Mit der Technik, die F. M. Alexander entwickelt hat, der Alexandertechnik, wie sie allgemein genannt wird, gelangen nach und nach alle Teile des menschlichen Organismus wieder an ihren in Relation zu den anderen Teilen angestammten Platz. Diesen Sachverhalt hatte F. M. Alexander nämlich aufgedeckt: Wenn sich die einzelnen Teile des Organismus nicht an ihrem angestammten Platz befinden, werden Tür und Tor für die verschiedensten Funktionseinschränkungen im Organismus geöffnet. Und auch das Hörvermögen kann so Schaden nehmen, wenn sich neben vielen anderen Teilen auch die Teile des Hörapparats verschoben haben.


Bevor aber die Teile über eine bewusste Steuerung und Kontrolle wieder an den Platz gelangen können, an dem sie hingehören, müssen die nachfolgend aufgelisteten Bausteine der Alexandertechnik zum Einsatz gebracht worden sein:

  • Der Betroffene muss gelernt haben, seine falschen Reaktionen auf Reize oder Impulse von außen oder innen zu hemmen. Diese fehlerhaften Reaktionen haben nämlich zur Verschiebung der Teile aus ihrer ursprünglichen Position geführt und halten sie an der falschen Stelle fest. Erst mit der Hemmung der falschen Reaktionen hat ein Alexandertechniklehrer überhaupt eine Chance, die veschobenen Teile bei seinem Schüler wieder an ihre angestammte Position zu bringen.

  • Im Verlauf dieses Lernprozesses wird es dem Schüler mehr und mehr gelingen, die Verschiebungen auch wahrzunehmen. Im Laufe des Zivilisationsprozesses hat der Mensch nämlich mehr und mehr die Fähigkeit zur kinästhetischen Wahrnehmung verloren. Dieser Verlust, der mit den Beschränkungen der anderen Systeme zur Wahrnehmung einherging, hat es überhaupt erst möglich gemacht, dass sich die Teile verschieben konnten.

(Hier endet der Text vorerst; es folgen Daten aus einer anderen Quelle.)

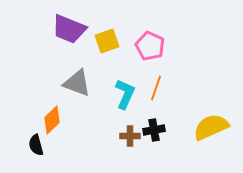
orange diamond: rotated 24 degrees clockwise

  • Mittels der Primärkontrolle des Verhältnises zwischen Kopf, Hals und Rücken ist der allgemeine Gebrauch des Schülers so zu verändern, dass der Schüler dauerhafte Verschiebungen nicht länger zulässt, bzw. dass er die fixierten Posen wieder aufgibt.

"Gutes Hören ist Einstellungssache." So heißt es in der Überschrift der Werbeanzeige der Hörgeräteakustiker und damit soll gesagt werden, dass die Hörgeräte gut eingestellt sein müssen, wenn sie ihre Wirkung voll entfalten sollen. Tatsächlich steckt in dieser Werbeaussage mehr Weiheit, als auf den ersten Blick zu vermuten wäre: Gutes Hören setzt voraus, dass sich die für das Hören relevanten Teile - und nicht nur diese - an der richtigen Stelle befinden.